Search code examples
javaxmlxpathjavax.xml

how to retrieve XML data using XPath which has a default namespace in Java?


I've come across and problem that I've looked up on stack overflow but none of the solutions seems to solve the problem for me.

I'm retrieving XML data from Yahoo and it comes back as below (truncated for brevity's sake).

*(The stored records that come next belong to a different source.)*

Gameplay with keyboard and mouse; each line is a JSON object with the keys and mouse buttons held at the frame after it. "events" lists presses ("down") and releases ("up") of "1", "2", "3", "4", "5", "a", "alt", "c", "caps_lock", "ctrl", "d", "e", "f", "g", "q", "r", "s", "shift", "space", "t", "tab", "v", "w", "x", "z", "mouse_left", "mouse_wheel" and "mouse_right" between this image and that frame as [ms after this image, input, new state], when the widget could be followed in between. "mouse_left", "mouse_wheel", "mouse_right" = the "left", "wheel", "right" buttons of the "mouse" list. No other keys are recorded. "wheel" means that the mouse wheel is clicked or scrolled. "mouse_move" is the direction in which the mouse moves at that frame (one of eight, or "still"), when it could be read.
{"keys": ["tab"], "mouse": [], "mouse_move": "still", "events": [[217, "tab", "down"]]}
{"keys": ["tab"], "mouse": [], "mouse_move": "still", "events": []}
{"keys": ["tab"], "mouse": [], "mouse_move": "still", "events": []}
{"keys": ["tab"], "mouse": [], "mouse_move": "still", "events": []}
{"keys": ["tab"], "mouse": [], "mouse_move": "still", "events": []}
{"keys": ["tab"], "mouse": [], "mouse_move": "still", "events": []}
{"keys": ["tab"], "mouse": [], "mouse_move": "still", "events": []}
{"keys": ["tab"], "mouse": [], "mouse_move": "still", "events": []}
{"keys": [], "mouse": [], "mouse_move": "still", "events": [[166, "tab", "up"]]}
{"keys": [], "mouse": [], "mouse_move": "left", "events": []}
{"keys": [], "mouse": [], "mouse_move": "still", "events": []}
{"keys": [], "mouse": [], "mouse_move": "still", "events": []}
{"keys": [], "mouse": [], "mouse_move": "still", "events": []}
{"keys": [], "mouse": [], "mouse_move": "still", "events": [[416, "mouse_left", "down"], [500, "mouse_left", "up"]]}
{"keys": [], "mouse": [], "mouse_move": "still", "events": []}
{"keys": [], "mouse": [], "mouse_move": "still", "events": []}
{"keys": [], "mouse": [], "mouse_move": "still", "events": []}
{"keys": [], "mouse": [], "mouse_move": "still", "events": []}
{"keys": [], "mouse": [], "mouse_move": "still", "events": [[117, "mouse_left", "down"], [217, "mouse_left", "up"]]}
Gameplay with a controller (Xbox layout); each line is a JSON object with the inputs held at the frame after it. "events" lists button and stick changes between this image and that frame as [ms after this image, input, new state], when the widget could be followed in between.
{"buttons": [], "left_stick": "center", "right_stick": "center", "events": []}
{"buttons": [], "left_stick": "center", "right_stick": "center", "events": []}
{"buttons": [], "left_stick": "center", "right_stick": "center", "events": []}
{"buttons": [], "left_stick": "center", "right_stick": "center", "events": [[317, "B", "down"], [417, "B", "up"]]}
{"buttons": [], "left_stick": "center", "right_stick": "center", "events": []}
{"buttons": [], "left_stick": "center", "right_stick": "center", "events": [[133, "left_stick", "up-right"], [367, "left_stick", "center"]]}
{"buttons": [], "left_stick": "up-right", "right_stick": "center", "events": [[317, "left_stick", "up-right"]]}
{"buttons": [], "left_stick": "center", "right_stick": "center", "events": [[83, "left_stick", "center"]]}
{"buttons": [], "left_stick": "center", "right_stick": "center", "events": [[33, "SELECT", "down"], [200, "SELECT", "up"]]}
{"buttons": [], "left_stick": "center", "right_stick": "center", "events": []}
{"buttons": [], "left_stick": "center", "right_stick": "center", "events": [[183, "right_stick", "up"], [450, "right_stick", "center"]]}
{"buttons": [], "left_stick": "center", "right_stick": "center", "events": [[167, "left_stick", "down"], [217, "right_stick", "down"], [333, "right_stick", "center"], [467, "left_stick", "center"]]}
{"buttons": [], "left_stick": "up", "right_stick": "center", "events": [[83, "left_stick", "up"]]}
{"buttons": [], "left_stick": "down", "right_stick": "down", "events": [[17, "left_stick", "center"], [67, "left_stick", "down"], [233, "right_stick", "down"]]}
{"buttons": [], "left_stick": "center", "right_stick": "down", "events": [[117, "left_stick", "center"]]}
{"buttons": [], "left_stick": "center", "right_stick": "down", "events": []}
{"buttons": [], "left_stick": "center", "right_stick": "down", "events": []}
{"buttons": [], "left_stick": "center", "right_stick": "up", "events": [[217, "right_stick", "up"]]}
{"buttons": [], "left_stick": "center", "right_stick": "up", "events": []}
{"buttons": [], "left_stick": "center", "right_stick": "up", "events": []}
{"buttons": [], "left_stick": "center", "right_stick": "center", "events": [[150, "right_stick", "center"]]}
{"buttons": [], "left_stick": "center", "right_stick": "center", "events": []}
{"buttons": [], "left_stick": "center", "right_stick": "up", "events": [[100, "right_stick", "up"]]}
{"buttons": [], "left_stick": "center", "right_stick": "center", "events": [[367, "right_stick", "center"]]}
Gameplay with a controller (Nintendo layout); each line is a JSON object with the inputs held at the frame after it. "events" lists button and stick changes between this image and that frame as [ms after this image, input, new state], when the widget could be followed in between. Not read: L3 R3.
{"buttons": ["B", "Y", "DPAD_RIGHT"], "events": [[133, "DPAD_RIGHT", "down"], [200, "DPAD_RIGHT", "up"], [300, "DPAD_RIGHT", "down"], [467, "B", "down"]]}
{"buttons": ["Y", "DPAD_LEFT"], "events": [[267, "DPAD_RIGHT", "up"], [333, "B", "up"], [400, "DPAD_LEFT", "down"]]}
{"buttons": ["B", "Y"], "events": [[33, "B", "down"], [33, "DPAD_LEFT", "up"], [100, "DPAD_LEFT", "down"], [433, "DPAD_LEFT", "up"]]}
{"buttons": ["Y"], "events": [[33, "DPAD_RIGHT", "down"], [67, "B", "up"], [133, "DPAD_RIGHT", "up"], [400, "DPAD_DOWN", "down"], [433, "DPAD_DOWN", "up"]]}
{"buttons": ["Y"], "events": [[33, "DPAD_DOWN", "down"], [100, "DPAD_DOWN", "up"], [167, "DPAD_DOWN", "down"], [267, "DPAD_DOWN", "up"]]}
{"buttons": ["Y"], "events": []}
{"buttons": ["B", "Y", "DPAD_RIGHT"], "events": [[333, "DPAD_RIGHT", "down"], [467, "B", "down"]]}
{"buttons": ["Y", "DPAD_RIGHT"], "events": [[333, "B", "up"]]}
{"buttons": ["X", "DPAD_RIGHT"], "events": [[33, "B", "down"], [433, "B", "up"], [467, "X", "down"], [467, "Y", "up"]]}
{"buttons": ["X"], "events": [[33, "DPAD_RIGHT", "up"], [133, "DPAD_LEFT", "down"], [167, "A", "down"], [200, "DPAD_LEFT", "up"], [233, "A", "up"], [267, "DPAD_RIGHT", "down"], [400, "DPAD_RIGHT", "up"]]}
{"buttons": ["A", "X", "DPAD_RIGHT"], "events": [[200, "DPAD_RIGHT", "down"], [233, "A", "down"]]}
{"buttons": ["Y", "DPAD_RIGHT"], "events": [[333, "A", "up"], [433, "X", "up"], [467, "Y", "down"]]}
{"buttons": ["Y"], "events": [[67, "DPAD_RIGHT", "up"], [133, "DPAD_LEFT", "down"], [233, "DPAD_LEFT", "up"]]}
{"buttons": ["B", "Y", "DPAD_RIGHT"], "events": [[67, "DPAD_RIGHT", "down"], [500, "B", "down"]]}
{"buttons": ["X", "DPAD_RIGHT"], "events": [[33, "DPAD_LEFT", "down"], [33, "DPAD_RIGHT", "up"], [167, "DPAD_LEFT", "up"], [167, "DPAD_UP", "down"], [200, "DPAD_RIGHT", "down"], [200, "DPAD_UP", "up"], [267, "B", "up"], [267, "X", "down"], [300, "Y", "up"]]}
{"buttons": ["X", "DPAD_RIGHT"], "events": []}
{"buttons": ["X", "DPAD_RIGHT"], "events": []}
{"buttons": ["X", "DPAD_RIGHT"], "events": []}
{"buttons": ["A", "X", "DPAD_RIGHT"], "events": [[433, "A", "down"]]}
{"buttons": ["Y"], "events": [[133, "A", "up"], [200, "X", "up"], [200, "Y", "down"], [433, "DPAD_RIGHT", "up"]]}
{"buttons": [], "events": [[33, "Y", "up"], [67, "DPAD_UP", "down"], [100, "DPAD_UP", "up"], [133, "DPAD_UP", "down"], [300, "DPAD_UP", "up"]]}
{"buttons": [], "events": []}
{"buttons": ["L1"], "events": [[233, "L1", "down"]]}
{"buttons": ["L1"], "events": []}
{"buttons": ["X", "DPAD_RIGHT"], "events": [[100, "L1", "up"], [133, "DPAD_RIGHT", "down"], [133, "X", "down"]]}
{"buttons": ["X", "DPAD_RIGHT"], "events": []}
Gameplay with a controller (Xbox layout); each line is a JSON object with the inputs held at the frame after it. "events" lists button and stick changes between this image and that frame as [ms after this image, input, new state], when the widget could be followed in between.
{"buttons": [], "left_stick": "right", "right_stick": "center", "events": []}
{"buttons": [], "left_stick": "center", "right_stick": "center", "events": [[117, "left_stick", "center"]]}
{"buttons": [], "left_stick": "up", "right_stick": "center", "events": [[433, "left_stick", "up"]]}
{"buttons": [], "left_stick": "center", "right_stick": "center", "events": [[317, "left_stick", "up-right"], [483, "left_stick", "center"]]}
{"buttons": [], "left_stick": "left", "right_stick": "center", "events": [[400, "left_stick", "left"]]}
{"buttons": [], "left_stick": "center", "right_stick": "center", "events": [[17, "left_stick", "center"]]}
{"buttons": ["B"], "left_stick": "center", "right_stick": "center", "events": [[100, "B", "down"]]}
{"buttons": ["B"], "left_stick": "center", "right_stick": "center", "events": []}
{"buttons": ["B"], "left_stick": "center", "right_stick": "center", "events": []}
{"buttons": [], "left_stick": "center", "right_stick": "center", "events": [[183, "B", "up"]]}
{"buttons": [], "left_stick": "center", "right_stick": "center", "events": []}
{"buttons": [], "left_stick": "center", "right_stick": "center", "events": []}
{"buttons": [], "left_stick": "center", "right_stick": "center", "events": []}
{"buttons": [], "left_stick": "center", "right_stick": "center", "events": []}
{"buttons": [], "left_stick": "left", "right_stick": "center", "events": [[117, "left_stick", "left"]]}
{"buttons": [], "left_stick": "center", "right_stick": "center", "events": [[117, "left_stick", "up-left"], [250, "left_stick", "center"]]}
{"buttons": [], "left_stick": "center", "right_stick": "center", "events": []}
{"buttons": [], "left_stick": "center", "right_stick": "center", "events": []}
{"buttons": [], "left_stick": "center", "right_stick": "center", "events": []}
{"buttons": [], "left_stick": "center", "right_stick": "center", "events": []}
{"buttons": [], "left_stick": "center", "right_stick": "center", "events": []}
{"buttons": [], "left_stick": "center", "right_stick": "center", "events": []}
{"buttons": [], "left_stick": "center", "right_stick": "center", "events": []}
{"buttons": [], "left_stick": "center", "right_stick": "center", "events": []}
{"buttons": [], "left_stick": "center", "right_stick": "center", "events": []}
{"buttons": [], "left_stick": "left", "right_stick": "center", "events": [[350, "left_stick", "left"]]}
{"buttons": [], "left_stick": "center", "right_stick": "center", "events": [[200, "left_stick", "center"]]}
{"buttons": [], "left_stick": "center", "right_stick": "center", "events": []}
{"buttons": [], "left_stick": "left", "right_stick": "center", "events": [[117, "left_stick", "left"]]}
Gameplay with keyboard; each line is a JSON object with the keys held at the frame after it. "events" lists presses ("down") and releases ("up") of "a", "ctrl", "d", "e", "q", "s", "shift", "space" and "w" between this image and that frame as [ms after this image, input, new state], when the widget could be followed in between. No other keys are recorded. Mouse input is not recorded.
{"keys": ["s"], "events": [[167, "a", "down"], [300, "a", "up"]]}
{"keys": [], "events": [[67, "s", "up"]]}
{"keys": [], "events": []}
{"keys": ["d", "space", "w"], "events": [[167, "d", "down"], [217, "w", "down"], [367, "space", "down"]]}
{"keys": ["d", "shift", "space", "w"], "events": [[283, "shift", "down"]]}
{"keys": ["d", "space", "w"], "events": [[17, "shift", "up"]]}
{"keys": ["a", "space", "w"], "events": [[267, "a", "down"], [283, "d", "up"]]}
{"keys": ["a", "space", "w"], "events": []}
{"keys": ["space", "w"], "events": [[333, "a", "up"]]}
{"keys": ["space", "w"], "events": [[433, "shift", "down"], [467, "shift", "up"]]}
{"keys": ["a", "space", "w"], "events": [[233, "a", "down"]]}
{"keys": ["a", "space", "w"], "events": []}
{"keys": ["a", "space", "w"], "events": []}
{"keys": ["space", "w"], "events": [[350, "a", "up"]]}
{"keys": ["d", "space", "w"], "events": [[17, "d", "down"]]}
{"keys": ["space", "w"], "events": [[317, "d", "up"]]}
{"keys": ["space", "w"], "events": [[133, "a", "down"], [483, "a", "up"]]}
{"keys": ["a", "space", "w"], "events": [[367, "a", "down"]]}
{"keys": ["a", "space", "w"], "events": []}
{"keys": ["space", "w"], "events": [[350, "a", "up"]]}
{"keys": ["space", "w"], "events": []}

<?xml version="1.0" encoding="UTF-8" standalone="no"?>
<fantasy_content xmlns="http://fantasysports.yahooapis.com/fantasy/v2/base.rng" xmlns:yahoo="http://www.yahooapis.com/v1/base.rng" copyright="Data provided by Yahoo! and STATS, LLC" refresh_rate="31" time="55.814027786255ms" xml:lang="en-US" yahoo:uri="http://fantasysports.yahooapis.com/fantasy/v2/league/328.l.108462/settings">
    <league>
        <league_key>328.l.108462</league_key>
        <league_id>108462</league_id>
        <draft_status>postdraft</draft_status>
    </league>
</fantasy_content>

I've been having a problem getting XPath to retrieve any elements so I've written a unit test to try to resolve it and it looks like:

    final File file = new File("league-settings.xml");
    javax.xml.parsers.DocumentBuilderFactory dbFactory = DocumentBuilderFactory.newInstance();
    dbFactory.setNamespaceAware(true);
    javax.xml.parsers.DocumentBuilder dBuilder = dbFactory.newDocumentBuilder();
    org.w3c.dom.Document doc = dBuilder.parse(file);
    javax.xml.xpath.XPath xPath = XPathFactory.newInstance().newXPath();
    xPath.setNamespaceContext(new YahooNamespaceContext());
    final String expression = "yfs:league";
    final XPathExpression expr = xPath.compile(expression);
    Object nodes = expr.evaluate(doc, XPathConstants.NODESET);

    assert(nodes instanceof NodeList);
    NodeList leagueNodes = (NodeList)nodes;
    int leaguesLength = leagueNodes.getLength();
    assertEquals(leaguesLength, 1);

The YahooNamespaceContext class I created to map the namespaces looks as follows:

public class YahooNamespaceContext implements NamespaceContext {
    public static final String YAHOO_NS = "http://www.yahooapis.com/v1/base.rng";
    public static final String DEFAULT_NS = "http://fantasysports.yahooapis.com/fantasy/v2/base.rng";
    public static final String YAHOO_PREFIX = "yahoo";
    public static final String DEFAULT_PREFIX = "yfs";

    private final Map<String, String> namespaceMap = new HashMap<String, String>();
    public YahooNamespaceContext() {
        namespaceMap.put(DEFAULT_PREFIX, DEFAULT_NS);
        namespaceMap.put(YAHOO_PREFIX, YAHOO_NS);
    }

    public String getNamespaceURI(String prefix) {
        return namespaceMap.get(prefix);
    }

    public String getPrefix(String uri) {
        throw new UnsupportedOperationException();
    }

    public Iterator<String> getPrefixes(String uri) {
        throw new UnsupportedOperationException();
    }

}

Any help with people with more experience with XML namespaces or debugging tips into Xpath compilation/evaluation would be appreciated.


Solution

  • If the problem is that you're getting zero as the length of the result nodelist, have you tried changing

    final String expression = "yfs:league";
    

    to

    final String expression = "//yfs:league";
    

    ?

    It appears that the context for evaluating your XPath expressions, doc, is the root node of the document. dBuilder.parse(file) returns the document root node, not the outermost element (a.k.a. document element). Remember, in XPath, a root node is not an element. So doc is not the yfs:fantasy_content element node but is its (invisible) parent.

    In that context, the XPath expression "yfs:league" will only select an element that is a direct child of that root node, of which there is no yfs:league -- only yfs:fantasy_content.